Not really, if you are required to "give" (God commands it), it's not really "charitable".
Re: Tithing never felt charitable to me
Posted: Thu Jun 09, 2011 3:25 am
by _1 Iron
zeezrom wrote:Now I'm left wondering, what did I learn after all these years of paying tithing? Did I learn to be more giving? Or, did I simply become more aware of my sense of duty?
This is a good thread, Zeezrom. My answer to your question is this - DID you learn to give more? Or are you performing a duty to another god that has taken Heavenly Father's place?
Re: Tithing never felt charitable to me
Posted: Thu Jun 09, 2011 3:28 am
by _harmony
Where did God say to ignore the poor?
Re: Tithing never felt charitable to me
Posted: Thu Jun 09, 2011 3:44 am
by _why me
harmony wrote:Where did God say to ignore the poor?
The LDS church does not ignore the poor. Many poor Mormons do quite well with church help. Not to mention the money that goes into help relief for victims of nature.
Re: Tithing never felt charitable to me
Posted: Thu Jun 09, 2011 3:50 am
by _why me
zeezrom wrote:All the years I paid tithing never instilled a sense of charitable accomplishment in me. It did, however, reinforce my sense of duty to the cause. I fully understood that the purpose of the tithe was to build God's kingdom and not to feed the hungry. But at the same time, I felt I had spent enough money on a selfless cause that I was justified. The Water For People bucket would come around the office and I would often ignore it thinking, I have already paid over $800 this month on tithing, that is enough.
You could have dropped a fiver or a sawbuck into the bucket. It was your choice. Tithing goes for a certain purpose. It helps wards, branches, stakes, regions function well. Now Mormons also pay a fast offering. And that money goes to the poor. Without tithing money, what would support the daily upkeep of the church's meeting houses and temples and their daily or weekly needs?
I remember a couple of years ago, a young man burnt down a church meeting house. The church did not press for damages of the young person involved and paid for the new building in cash. Maybe your tithe helped that to happen.
Re: Tithing never felt charitable to me
Posted: Thu Jun 09, 2011 3:59 am
by _zeezrom
1 Iron wrote:DID you learn to give more? Or are you performing a duty to another god that has taken Heavenly Father's place?
I pay my respects to Athena.
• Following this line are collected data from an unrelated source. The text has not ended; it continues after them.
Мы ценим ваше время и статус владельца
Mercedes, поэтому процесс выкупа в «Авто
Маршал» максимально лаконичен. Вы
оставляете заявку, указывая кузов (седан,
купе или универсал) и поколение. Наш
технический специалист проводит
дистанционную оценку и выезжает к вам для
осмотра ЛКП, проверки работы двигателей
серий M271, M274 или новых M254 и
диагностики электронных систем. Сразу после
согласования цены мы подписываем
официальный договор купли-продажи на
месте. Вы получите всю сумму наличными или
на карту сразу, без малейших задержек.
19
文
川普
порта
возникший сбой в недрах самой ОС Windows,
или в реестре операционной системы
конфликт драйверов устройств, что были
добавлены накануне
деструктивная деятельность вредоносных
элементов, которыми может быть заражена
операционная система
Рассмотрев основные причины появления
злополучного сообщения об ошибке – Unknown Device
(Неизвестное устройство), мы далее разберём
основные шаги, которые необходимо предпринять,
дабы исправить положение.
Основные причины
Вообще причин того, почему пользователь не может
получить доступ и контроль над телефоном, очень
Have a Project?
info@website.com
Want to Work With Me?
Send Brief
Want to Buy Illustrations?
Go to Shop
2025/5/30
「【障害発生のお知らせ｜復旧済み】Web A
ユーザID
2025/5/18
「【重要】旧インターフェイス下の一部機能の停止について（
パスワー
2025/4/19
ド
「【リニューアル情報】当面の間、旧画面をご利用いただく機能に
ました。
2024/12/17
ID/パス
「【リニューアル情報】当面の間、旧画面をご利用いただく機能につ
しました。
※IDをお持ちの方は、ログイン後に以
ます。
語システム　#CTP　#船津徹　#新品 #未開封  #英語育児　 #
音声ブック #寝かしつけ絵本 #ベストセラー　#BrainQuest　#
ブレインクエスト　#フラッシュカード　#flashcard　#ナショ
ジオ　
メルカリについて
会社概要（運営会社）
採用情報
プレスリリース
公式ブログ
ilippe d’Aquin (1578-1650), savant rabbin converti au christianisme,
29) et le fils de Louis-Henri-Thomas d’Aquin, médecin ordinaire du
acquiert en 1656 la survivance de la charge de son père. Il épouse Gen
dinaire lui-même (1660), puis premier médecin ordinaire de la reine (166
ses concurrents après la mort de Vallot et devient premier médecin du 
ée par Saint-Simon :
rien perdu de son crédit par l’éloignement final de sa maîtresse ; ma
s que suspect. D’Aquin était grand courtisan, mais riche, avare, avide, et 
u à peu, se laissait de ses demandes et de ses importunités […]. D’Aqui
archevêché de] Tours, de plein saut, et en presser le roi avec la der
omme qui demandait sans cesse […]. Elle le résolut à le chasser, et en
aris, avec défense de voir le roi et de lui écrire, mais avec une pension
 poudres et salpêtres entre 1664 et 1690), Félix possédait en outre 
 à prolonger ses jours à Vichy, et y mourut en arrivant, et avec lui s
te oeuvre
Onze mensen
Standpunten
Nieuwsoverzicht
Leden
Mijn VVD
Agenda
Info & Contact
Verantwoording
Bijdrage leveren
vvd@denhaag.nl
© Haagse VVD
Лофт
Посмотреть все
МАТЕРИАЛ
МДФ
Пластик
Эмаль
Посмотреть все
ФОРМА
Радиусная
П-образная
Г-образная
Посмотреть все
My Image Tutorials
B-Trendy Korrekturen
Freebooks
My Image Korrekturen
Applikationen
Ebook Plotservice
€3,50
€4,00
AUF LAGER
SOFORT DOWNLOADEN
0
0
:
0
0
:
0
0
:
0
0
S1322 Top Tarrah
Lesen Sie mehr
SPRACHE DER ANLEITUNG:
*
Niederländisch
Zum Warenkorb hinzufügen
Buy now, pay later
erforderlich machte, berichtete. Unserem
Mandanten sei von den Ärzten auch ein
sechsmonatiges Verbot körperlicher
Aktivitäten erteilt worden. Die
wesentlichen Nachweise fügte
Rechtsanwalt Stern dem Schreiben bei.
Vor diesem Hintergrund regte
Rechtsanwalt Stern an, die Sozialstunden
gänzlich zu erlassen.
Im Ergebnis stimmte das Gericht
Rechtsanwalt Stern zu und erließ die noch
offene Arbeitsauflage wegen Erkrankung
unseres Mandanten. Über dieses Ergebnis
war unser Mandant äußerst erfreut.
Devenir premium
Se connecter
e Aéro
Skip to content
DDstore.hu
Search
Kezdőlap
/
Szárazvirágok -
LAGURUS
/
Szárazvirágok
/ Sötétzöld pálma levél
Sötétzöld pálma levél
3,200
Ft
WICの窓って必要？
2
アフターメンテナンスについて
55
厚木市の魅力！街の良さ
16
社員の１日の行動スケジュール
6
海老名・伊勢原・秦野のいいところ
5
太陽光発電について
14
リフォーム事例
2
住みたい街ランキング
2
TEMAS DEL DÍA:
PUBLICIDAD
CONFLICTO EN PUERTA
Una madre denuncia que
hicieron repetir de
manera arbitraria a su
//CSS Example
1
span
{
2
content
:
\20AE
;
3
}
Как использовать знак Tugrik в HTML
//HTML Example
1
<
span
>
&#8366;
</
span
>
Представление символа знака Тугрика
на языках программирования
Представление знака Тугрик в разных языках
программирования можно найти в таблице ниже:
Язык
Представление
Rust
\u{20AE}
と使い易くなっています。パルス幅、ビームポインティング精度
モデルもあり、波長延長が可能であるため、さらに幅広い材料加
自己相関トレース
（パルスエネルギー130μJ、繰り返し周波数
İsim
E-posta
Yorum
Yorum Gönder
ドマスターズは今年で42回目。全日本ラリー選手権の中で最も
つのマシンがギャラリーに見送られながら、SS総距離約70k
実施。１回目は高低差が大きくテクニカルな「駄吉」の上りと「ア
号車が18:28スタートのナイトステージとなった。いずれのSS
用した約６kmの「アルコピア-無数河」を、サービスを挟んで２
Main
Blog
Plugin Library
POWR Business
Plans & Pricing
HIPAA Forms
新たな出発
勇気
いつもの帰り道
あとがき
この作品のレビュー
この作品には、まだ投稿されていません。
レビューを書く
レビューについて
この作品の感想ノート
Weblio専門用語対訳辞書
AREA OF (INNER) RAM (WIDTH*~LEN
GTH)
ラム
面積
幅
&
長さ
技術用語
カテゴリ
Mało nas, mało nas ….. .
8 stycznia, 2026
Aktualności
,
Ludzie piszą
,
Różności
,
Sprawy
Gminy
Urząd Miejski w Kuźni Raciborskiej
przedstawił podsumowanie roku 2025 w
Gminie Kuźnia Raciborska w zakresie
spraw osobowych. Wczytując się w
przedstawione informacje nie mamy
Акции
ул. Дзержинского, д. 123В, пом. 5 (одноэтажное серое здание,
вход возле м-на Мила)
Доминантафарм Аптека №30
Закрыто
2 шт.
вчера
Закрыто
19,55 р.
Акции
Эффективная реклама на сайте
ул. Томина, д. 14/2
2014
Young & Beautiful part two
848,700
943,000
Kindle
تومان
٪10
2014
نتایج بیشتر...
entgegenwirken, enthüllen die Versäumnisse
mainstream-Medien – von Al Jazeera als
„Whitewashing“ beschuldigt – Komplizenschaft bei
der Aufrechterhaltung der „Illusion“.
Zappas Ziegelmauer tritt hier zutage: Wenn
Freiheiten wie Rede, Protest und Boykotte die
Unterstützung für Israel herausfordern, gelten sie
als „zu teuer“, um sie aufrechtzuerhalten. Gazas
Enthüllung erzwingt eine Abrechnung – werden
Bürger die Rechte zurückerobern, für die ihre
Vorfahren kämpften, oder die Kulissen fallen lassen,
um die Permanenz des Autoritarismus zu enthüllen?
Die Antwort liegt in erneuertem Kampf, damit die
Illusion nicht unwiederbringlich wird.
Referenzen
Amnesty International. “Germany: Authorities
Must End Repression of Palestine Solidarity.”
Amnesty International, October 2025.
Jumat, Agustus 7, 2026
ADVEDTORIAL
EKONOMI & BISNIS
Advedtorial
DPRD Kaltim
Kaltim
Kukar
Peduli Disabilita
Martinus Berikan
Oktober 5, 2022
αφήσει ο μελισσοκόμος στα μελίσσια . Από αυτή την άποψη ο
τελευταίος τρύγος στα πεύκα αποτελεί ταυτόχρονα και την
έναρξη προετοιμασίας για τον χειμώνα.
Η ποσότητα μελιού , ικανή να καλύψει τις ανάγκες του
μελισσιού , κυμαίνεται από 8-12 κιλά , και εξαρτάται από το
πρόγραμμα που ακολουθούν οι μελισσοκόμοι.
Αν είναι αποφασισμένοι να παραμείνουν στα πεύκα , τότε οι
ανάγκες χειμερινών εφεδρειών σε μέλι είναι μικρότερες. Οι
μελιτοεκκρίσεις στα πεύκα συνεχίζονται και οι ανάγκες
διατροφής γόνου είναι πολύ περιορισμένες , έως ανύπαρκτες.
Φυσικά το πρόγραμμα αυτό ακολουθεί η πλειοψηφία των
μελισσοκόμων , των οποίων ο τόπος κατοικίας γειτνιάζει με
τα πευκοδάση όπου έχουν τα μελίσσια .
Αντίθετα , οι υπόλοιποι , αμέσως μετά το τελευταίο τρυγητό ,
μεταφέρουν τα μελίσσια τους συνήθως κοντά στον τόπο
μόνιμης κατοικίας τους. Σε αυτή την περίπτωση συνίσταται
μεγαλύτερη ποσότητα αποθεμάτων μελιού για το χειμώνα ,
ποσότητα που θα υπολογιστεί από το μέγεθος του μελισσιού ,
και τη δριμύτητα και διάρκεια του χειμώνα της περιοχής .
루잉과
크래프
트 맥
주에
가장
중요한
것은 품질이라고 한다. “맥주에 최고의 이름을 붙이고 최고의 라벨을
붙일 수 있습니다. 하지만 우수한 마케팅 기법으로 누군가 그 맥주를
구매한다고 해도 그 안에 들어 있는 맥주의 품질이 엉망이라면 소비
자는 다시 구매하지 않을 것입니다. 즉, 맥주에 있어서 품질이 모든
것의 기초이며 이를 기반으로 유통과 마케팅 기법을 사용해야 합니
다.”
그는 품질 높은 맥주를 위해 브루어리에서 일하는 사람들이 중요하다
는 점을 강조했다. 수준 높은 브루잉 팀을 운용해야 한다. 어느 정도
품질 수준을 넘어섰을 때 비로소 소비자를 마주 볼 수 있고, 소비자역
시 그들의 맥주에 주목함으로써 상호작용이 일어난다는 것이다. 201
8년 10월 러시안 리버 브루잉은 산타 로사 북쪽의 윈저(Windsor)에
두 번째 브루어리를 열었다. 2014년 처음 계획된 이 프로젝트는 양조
You might think I'm joking but she really is my God.
Re: Tithing never felt charitable to me
Posted: Thu Jun 09, 2011 4:03 am
by _Bond James Bond
zeezrom wrote:I got another shot of validation every March when I filed my taxes and documented my relatively enormous charitable contribution.
Question (not aimed specifically at you Z, but to the board in general since you made this point):
If it's true charity, then shouldn't it be about truly giving of yourself, weakening thyself (monetarily or whatever) as a sacrifice to help others? If you write the "gift" off on your taxes and expect it back as a tax rebate or to help offset other income taxes then aren't you (or anyone) simply channeling other people's money to the charity by governmental proxy?
Re: Tithing never felt charitable to me
Posted: Thu Jun 09, 2011 4:10 am
by _zeezrom
1 Iron wrote:DID you learn to give more? Or are you performing a duty to another god that has taken Heavenly Father's place?
Oh, I need to tell you one more thing. I hope you're listening!
I learned how to be closed minded and hearted in some ways as a believing Mormon. Paying tithing made me jaded a little, I'm afraid. I didn't ever recognize it until now. I admit it. I was so busy making the magical man with a beard in the sky happy that I totally forgot about the people around me sometimes. Now, I realize I'm exaggerating somewhat here, but the point remains. I was taught for 20 years how to give through my tithing funds. I was taught there is ONE WAY to do it, under a single institution. Are you listening to me 1 iron?
Do you think it is easy to overcome the ill effects of Mormon charitable giving after 20 years of it? I have hope that my heart can be softened and I can open my mind more and more as the years away from the church pass by me. Let the healing begin!